■ What to do ■
In the listing that follows, the range to quote begins at the line that has "Une réserve de" and ends after the line that has "portable en état"; quote it verbatim and add nothing.

■ Exercise inputs ■
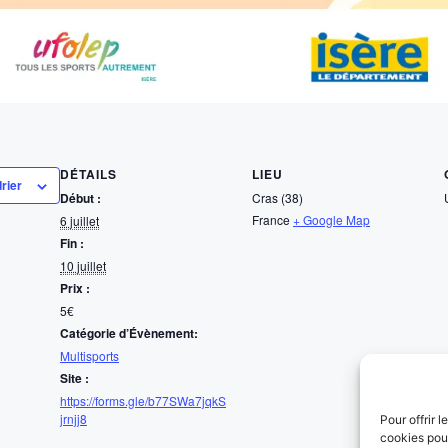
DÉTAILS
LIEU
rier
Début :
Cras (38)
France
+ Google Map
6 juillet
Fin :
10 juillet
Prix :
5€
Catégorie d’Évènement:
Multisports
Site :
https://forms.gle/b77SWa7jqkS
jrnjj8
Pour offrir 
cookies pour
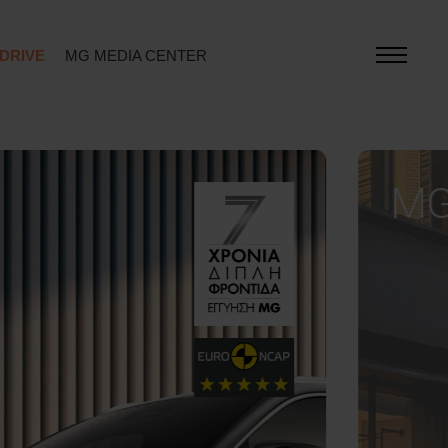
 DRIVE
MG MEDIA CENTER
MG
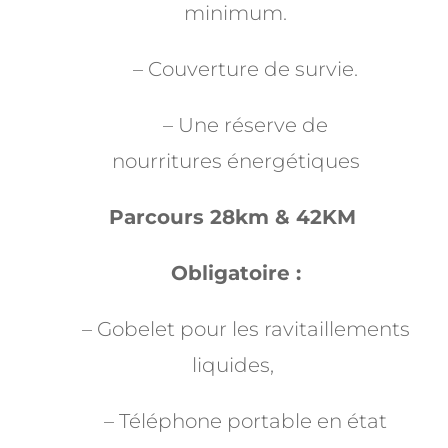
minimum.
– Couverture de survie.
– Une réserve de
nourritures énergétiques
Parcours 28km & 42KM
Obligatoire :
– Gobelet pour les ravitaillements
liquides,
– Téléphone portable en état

---

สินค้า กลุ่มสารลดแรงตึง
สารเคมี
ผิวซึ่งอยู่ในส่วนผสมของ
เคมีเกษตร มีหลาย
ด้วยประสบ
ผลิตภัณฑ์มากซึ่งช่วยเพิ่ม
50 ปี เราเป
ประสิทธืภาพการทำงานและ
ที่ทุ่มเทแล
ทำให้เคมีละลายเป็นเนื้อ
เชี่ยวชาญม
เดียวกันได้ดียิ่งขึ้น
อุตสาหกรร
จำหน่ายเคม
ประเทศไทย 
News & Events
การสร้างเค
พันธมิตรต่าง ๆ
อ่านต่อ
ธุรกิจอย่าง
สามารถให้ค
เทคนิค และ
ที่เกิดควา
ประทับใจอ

■ Written reply ■
– Une réserve de
nourritures énergétiques
Parcours 28km & 42KM
Obligatoire :
– Gobelet pour les ravitaillements
liquides,
– Téléphone portable en état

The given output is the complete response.